DATASET RECORDS:
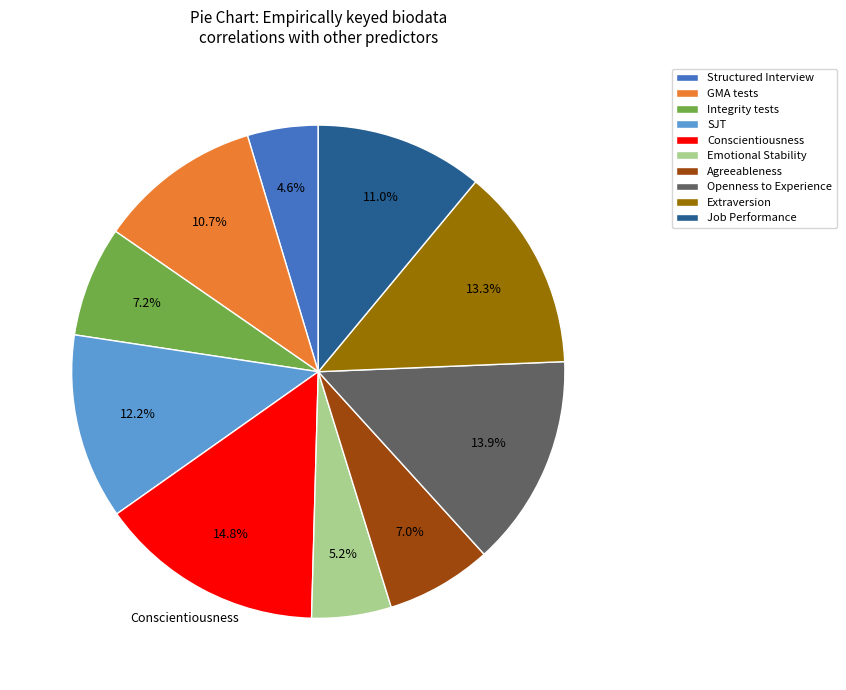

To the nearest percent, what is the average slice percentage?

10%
---
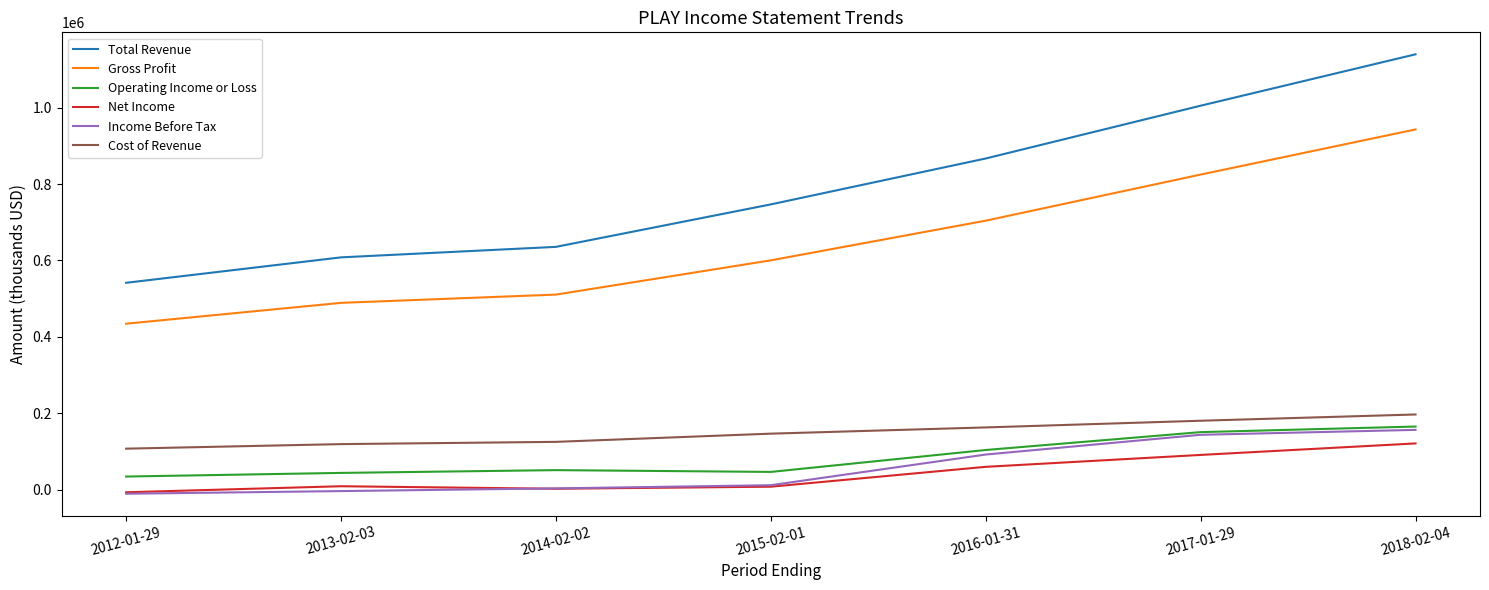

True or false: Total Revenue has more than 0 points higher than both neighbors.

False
==
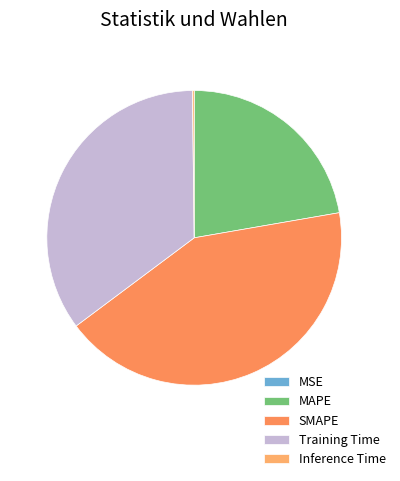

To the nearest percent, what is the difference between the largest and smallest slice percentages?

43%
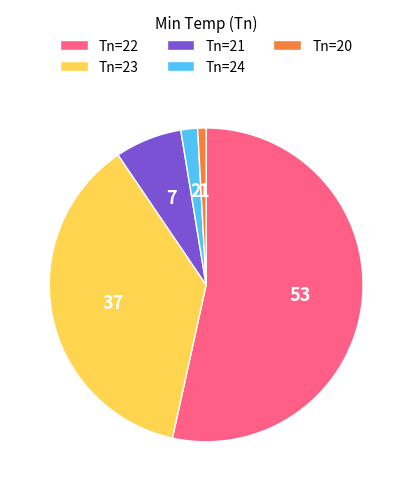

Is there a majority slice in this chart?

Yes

WORK TO BE COMPLETED: Gather each line in the rows above that contains the word "what", copying it word for word.

WRITTEN REPLY:
To the nearest percent, what is the average slice percentage?
To the nearest percent, what is the difference between the largest and smallest slice percentages?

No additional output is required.